The Botanic Garden was founded in 1770 by the abbot Gianbattista Guatteri, the Professor of Botany at Parma and first director. In 1793 the building of the glasshouses, designed by the architect E.A.Petitot, completed the project of the Botanic Garden. In 1816, when Giorgio Jan took over the running of the Garden, plant collections were enriched with his precious portable phanerogamic herbaria.

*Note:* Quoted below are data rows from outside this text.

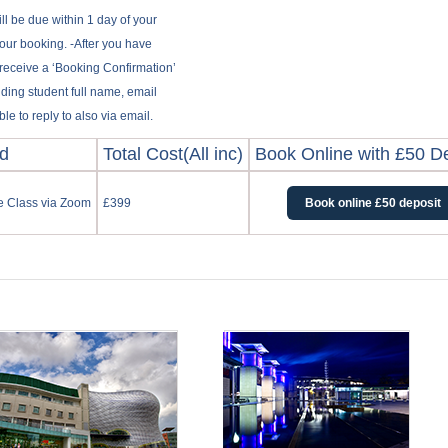
ill be due within 1 day of your
your booking. -After you have
 receive a ‘Booking Confirmation’
uding student full name, email
e to reply to also via email.
od
Total Cost(All inc)
Book Online with £50 D
ne Class via Zoom
£399
Book online £50 deposit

In 1845 Jan was succeeded by Giovanni Passerini, whose directorship marked further, more modern developments in research and teaching; Passerini included the use of the optical microscope for the direct observation of vegetable preparations during teaching laboratories of botany. He became also internationally famous for his brilliant studies -which are still relevant- about parasite cryptograms.
The Botanic Garden is situated in Via Farini No.90 and its area has not changed since the Garden’s foundation. It is 11,000 square metres in area and hosts 2,000 species. Particularly interesting are the new collections of insect-eating, succulent plants and violets, among which the Parma violet stands out. Nowadays the core purpose of the Botanic Garden is to conserve biodiversity of plants both in and out of their natural habitats.
Activity in the Garden is organized into the following broad themes: scientific research (primarily environmental topics), teaching botany, environmental education, scientific cooperation with local authorities. At the present time the Botanic Garden is part of the Department of Biological sciences at the University of Parma.